A method of transmitting a sounding frame in a wireless local area network (WLAN) system, performed by a station in a first basic service set (BSS), the method comprising:receiving, from an access point (AP), a request frame for requesting a transmission of a sounding frame;transmitting an indication frame indicating that a third party station in a second BSS sets a network allocation vector (NAV) in order for the third party station to prevent channel access for the NAV; andafter transmitting the indication frame, transmitting the sounding frame in response to the request frame.
The method of claim 1, wherein the request message includes a list of stations to transmit the sounding frame and to receive data frames.
The method of claim 2, wherein the request message further includes a scheduled time for each station in the list of stations, the scheduled time indicating when the indication frame is transmitted by each station in the list of stations.
The method of claim 2, wherein the request frame further includes information for the station to configure the NAV in the indication frame.
The method of claim 2, further comprisingreceiving a steered SDMA data frame from the AP, wherein the AP simultaneously transmits a plurality of steered SDMA data frames to stations in the list of stations.
The method of claim 1, wherein the indication frame comprises an announcement field indicating that a following frame of the indication frame is the sounding frame.
The method of claim 1, wherein the indication frame comprises a CTS-to-self frame that is a Clear to Send (CTS) frame whose a receiver address (RA) field indicates an address of the station which transmits the CTS frame.
The method of claim 7, wherein the CTS-to-self frame is included in a control wrapper frame, and the control wrapper frame further comprises an announcement field indicating that a following frame of the control wrapper frame is the sounding frame.
The method of claim 1, wherein the sounding frame is a physical layer protocol data unit (PPDU) that carries no data field.

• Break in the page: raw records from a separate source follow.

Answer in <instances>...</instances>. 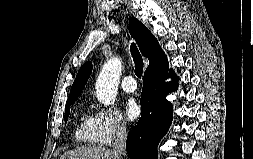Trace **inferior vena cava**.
<instances>
[{
	"label": "inferior vena cava",
	"instance_id": "1",
	"mask_svg": "<svg viewBox=\"0 0 253 159\" xmlns=\"http://www.w3.org/2000/svg\"><path fill=\"white\" fill-rule=\"evenodd\" d=\"M126 126L124 124H118L116 128V135L114 140V152L118 155L126 154Z\"/></svg>",
	"mask_w": 253,
	"mask_h": 159
}]
</instances>
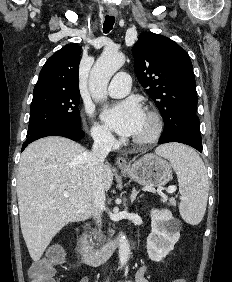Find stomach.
Returning a JSON list of instances; mask_svg holds the SVG:
<instances>
[{"label":"stomach","mask_w":232,"mask_h":282,"mask_svg":"<svg viewBox=\"0 0 232 282\" xmlns=\"http://www.w3.org/2000/svg\"><path fill=\"white\" fill-rule=\"evenodd\" d=\"M123 172L135 182L148 187L163 186L172 178L169 163L152 153L145 154Z\"/></svg>","instance_id":"obj_1"}]
</instances>
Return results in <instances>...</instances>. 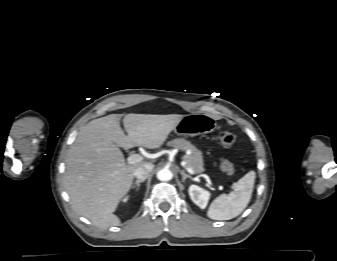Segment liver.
Returning <instances> with one entry per match:
<instances>
[{"label": "liver", "instance_id": "6515ba94", "mask_svg": "<svg viewBox=\"0 0 337 261\" xmlns=\"http://www.w3.org/2000/svg\"><path fill=\"white\" fill-rule=\"evenodd\" d=\"M183 115L127 114L120 127L121 114L94 119L83 126L66 158L64 187L72 207L96 227L118 226L114 214L129 192L134 170L147 162L126 164L118 148L143 146L157 149L180 122Z\"/></svg>", "mask_w": 337, "mask_h": 261}]
</instances>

A method of communicating data in a WLAN system, performed by an AP, the method comprising:transmitting a request frame for requesting transmission of sounding frames to the plurality of stations; receiving the sounding frames from the plurality of stations in response to the request message;estimating channels by using the sounding frame to acquire steered SDMA data frames for the plurality of stations; andtransmitting the steered SDMA data frames to the plurality of stations.

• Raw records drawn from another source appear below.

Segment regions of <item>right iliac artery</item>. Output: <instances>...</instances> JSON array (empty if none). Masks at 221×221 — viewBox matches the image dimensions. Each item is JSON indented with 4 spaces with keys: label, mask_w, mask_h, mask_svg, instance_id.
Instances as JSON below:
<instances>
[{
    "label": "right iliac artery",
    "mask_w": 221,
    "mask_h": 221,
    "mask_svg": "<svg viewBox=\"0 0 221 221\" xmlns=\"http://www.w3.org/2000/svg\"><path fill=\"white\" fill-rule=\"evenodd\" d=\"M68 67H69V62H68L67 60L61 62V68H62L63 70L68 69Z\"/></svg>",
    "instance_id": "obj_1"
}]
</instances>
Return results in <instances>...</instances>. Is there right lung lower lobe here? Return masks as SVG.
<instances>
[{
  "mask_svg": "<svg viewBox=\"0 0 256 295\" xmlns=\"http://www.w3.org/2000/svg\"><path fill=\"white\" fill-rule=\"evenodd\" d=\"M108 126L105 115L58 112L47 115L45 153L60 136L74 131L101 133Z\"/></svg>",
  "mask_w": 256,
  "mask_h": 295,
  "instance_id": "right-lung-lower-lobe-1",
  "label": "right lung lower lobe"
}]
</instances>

A wireless apparatus in a wireless local area network (WLAN) system, comprising: a transceiver for transmitting and receiving a radio signals; and a processor operatively coupled with the transceiver and configured to: receive, from an access point (AP), a request frame for requesting a transmission of a sounding frame; transmit an indication frame indicating that a third party station in a second BSS sets a network allocation vector (NAV) in order for the third party station to prevent channel access for the NAV; and after transmitting the indication frame, transmit the sounding frame in response to the request frame.
The station of claim 11, wherein the request frame includes a list indicating one or more destination stations and a scheduled time of transmitting the indication frame and the sounding frame for each of the destination stations.

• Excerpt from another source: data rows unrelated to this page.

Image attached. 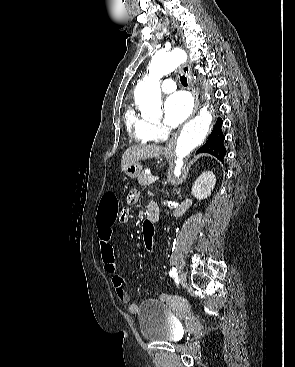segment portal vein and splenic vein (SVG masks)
<instances>
[{
    "instance_id": "18ae733b",
    "label": "portal vein and splenic vein",
    "mask_w": 295,
    "mask_h": 367,
    "mask_svg": "<svg viewBox=\"0 0 295 367\" xmlns=\"http://www.w3.org/2000/svg\"><path fill=\"white\" fill-rule=\"evenodd\" d=\"M158 180V177L157 176H151L150 179H149V182L152 183L154 181Z\"/></svg>"
}]
</instances>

The station of claim 11, wherein the request frame includes a list indicating one or more destination stations and information of a transmission duration during which an AP transmits data to the one or more destination stations.
A wireless apparatus in a wireless local area network (WLAN) system, comprising:a transceiver for transmitting and receiving a radio signals; and a processor operatively coupled with the transceiver and configured to: transmit a request frame for requesting transmission of sounding frames to the plurality of stations; and receive the sounding frames from the plurality of stations in response to the request message; estimate channels by using the sounding frame to acquire steered SDMA data frames for the plurality of stations; and transmit the steered SDMA data frames to the plurality of stations.